Fernando Graf: Na descrição do filme, as personagens Lauro e Théo reencontram os amigos no presente e também em memórias passadas. Há muitos flashbacks no longa? Até que ponto o passado influencia nas decisões dos dois?
Rodrigo de Oliveira:Há um grande bloco de passado, que apresenta uma festa na casa da Júlia onde estão todos os amigos reunidos, e que representa este grupo no auge de sua sintonia. Outros momentos do passado surgem através da narrativa, mas eles não se apresentam como flashbacks tradicionais. Nós trabalhamos o tempo inteiro com uma ideia de fantasmagoria, de um passado que reaparece não como memória, mas como o fantasma do presente. O passado em “As Horas Vulgares” é o fantasma do presente, e esse presente naturalmente vai ser contaminado por isso, por esse ruído anterior, por esse passado que não está resolvido e que joga sombras sobre o presente. Lauro e Théo lidam o tempo inteiro com isso, com o que eles se tornaram e com aquilo que um dia foram, e por isso mesmo não tem nem muito tempo de projetar um futuro. E eu sinto que eles precisam disso, esse é o combustível que mantém eles funcionando: a ideia de que nunca estarão em paz com o passado.
- - -
Transcreva integralmente, sem qualquer alteração, a entrevista sobre o filme “As Horas Vulgares”.

- DADOS FORNECIDOS
- - -
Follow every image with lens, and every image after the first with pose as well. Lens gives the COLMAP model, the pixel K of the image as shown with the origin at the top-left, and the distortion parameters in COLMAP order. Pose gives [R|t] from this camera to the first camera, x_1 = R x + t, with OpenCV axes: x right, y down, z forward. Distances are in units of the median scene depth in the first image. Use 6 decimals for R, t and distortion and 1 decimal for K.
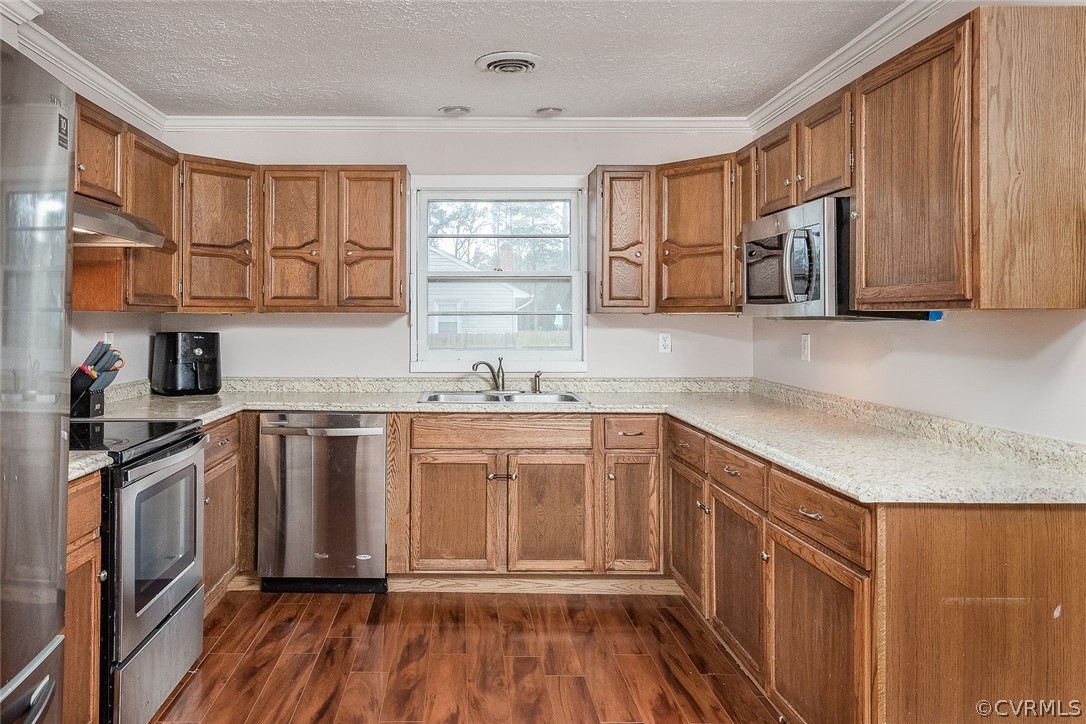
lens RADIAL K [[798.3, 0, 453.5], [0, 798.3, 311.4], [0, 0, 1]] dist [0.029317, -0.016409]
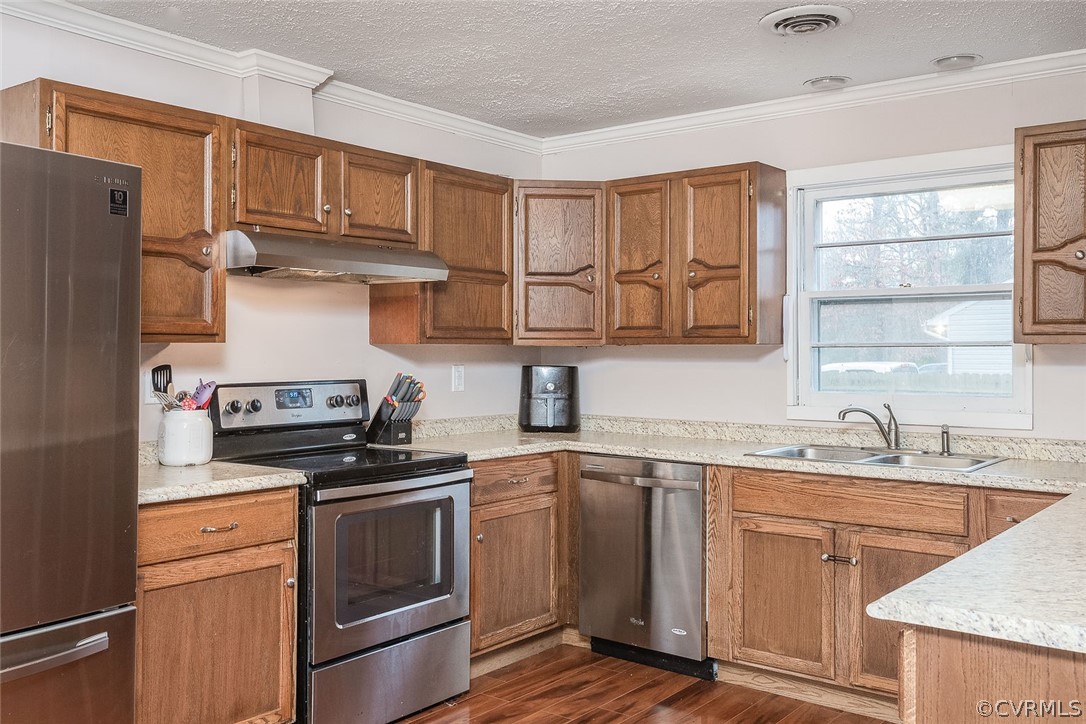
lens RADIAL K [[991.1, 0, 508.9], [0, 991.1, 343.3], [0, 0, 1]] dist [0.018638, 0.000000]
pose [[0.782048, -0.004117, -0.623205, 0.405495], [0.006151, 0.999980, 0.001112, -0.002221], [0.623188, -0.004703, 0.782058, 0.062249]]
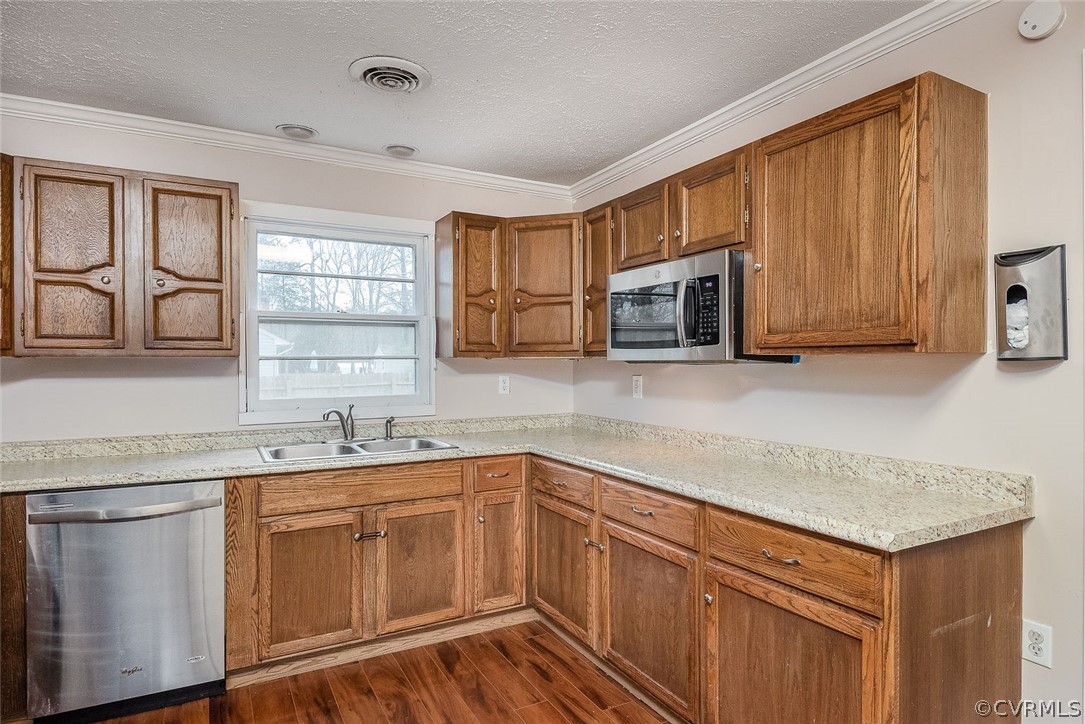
- - -
- SOLUÇÃO REDIGIDA
Fernando Graf: Na descrição do filme, as personagens Lauro e Théo reencontram os amigos no presente e também em memórias passadas. Há muitos flashbacks no longa? Até que ponto o passado influencia nas decisões dos dois?
Rodrigo de Oliveira:Há um grande bloco de passado, que apresenta uma festa na casa da Júlia onde estão todos os amigos reunidos, e que representa este grupo no auge de sua sintonia. Outros momentos do passado surgem através da narrativa, mas eles não se apresentam como flashbacks tradicionais. Nós trabalhamos o tempo inteiro com uma ideia de fantasmagoria, de um passado que reaparece não como memória, mas como o fantasma do presente. O passado em “As Horas Vulgares” é o fantasma do presente, e esse presente naturalmente vai ser contaminado por isso, por esse ruído anterior, por esse passado que não está resolvido e que joga sombras sobre o presente. Lauro e Théo lidam o tempo inteiro com isso, com o que eles se tornaram e com aquilo que um dia foram, e por isso mesmo não tem nem muito tempo de projetar um futuro. E eu sinto que eles precisam disso, esse é o combustível que mantém eles funcionando: a ideia de que nunca estarão em paz com o passado.